Cari sacerdoti, parlateci di Dio anziché di politica

Troppo spesso i sacerdoti parlano più di politica che non di Dio.

Sarebbe bello, o forse utopistico, che i sacerdoti iniziassero a parlaci di Dio, del significato della vita e della morte. Perché cosa siamo, noi umani, se non delle valigie in aeroporto, in attesa della chiamata? E sarebbe meraviglioso poter capire quanto immenso sia il Paradiso e quanto sconvolgente la dannazione eterna. Una dannazione che inizia qui, su questa terra. Laddove non vediamo il nostro prossimo, che inizia dal nostro familiare e vicino di casa.

Ma il paradiso può iniziare già su questa terra.
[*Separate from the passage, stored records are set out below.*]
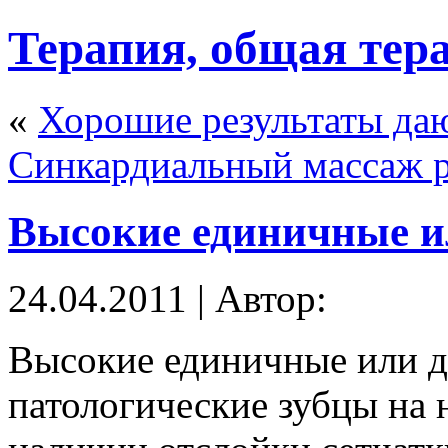
Терапия, общая тер
«
Хорошие результаты да
Синкардиальный массаж р
Высокие единичные и
24.04.2011 | Автор:
Высокие единичные или 
патологические зубцы на 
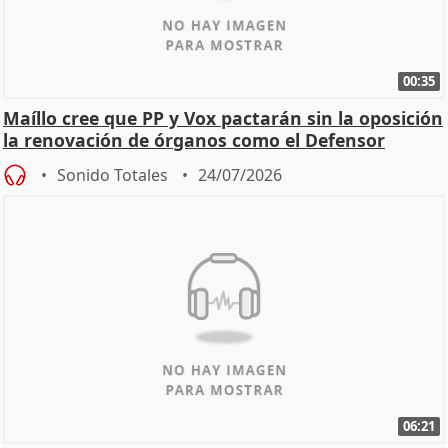
00:35
Maíllo cree que PP y Vox pactarán sin la oposición
la renovación de órganos como el Defensor
Sonido Totales
24/07/2026
06:21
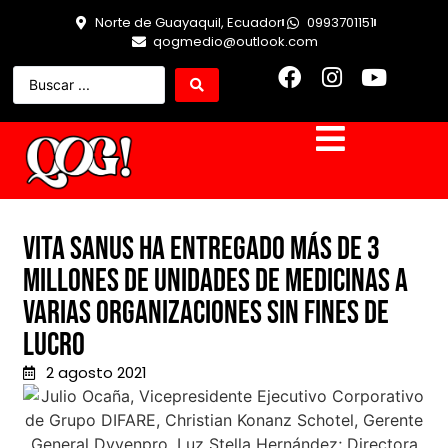
Norte de Guayaquil, Ecuador
0993701151
qogmedio@outlook.com
Vita Sanus ha entregado más de 3
millones de unidades de medicinas a
varias organizaciones sin fines de
lucro
2 agosto 2021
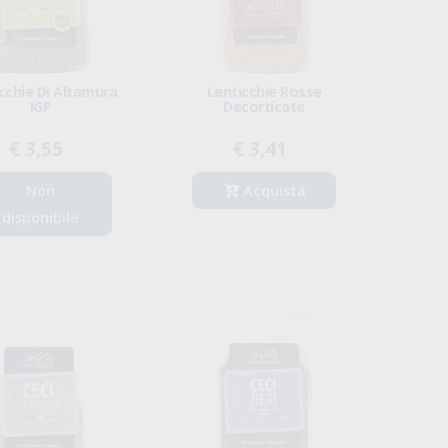
cchie Di Altamura
Lenticchie Rosse
IGP
Decorticate
€ 3,55
€ 3,41
Non
Acquista
disponibile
Sfatando il tabù della morte, aprendoci al messaggio più autentico del Vangelo. Aprendoci alla speranza autentica, quella che parla di un corpo che marcisce e di un’anima immortale, che vive in eterno. Una separazione fisica che non intacca quella spirituale. Anzi, ci apre ad una prospettiva innovativa, come l’idea di poter risorgere. Concetti che andrebbero impressi nella mente di chi soffre, come gli ammalati o chi ha subito un grave lutto. Convincerli che la sofferenza attuale è nulla confronto alla grandiosità che aspetta loro o i propri cari. Una certezza che dona consolazione a chi è meno fortunato.

Se, come detto, si può vivere già su questa terra un paradiso e un inferno, l’esempio che danno i sacerdoti non sempre sono positivi. E a volte certi possono far vergognare d’essere cattolici. Se spendessero la metà delle loro energie a dar battaglia per una Chiesa più santa, come fanno nei confronti della politica italiana, forse la Chiesa non sarebbe quel covo di contraddizioni e museo delle cere al quale si è ridotta.